What is effect on PCA of having too many zeros in the data? I want to use Principal Components Analysis to derive dietary patterns. However, my data have many zeros (no intakes) for many observations. I'm unable to find relevant literature to know how biased my results would be as result. There are some papers related to environmental sciences that have described this, but my data are food intakes. Zero intake means no intake. It cannot be substituted by other numbers in contrast to the way it's done in other fields. 
 A: In case others would find this old post, I do not think this concern is unfounded. Several studies, both in environmental (species counts for example) and non-environmental fields, highlighted issues due to zero-inflated data in standard PCA. Here is an memo on the assumptions of PCA that I find useful: http://alexhwilliams.info/itsneuronalblog/2016/03/27/pca/
Plus some other resources with solutions that do not include substituting zeros by other numbers:
Hellton et al. 2021. The Truth behind the Zeros: A New Approach to Principal Component Analysis of the Neuropsychiatric Inventory. Multivariate Behav Res. 56(1):70-85. https://pubmed.ncbi.nlm.nih.gov/32329370/
Pierson & Yau 2015. ZIFA: Dimensionality reduction for zero-inflated single-cell gene expression analysis.
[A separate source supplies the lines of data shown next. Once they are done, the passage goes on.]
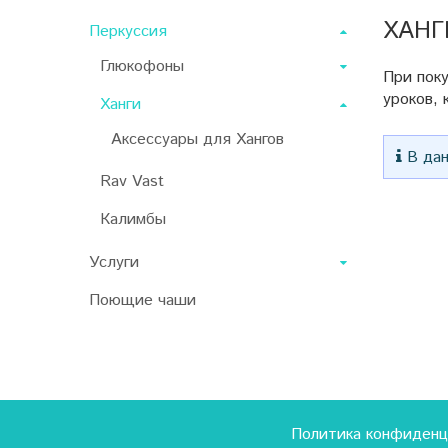
ХАНГ
Перкуссия
Глюкофоны
При поку
уроков, 
Ханги
Аксессуары для Хангов
В дан
Rav Vast
Калимбы
Услуги
Поющие чаши
Политика конфиденц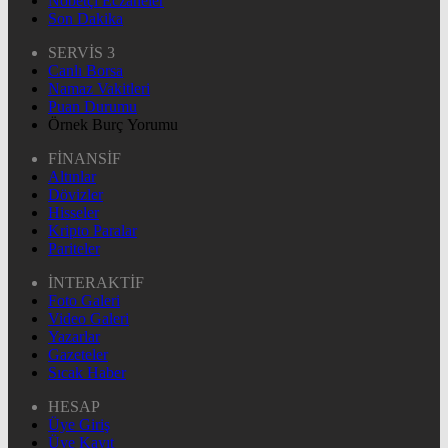
Nöbetçi Eczaneler
Son Dakika
SERVİS 3
Canlı Borsa
Namaz Vakitleri
Puan Durumu
Örnek Burç Yorumu
FİNANSİF
Altınlar
Dövizler
Hisseler
Kripto Paralar
Pariteler
İNTERAKTİF
Foto Galeri
Video Galeri
Yazarlar
Gazeteler
Sıcak Haber
HESAP
Üye Giriş
Üye Kayıt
Genome Biol 16, 241. https://doi.org/10.1186/s13059-015-0805-z
Modelling Data with Many Zeros - Principal Component Analysis vs Zero Inflated Models
A: I assume you have non-negative data, as you say (in a comments, should have been in the post itself):

... to derive patterns of food intake and see association of these patterns with health outcomes.

For such data some variant of multiple correspondence analysis might be better. For a paper on this see Use of Multiple Correspondence Analysis and Cluster Analysis to Study Dietary Behaviour: Food Consumption Questionnaire in the SU.VI.MAX. Cohort
Maybe also look into some other ideas for non-negative matrix factorization nnmf?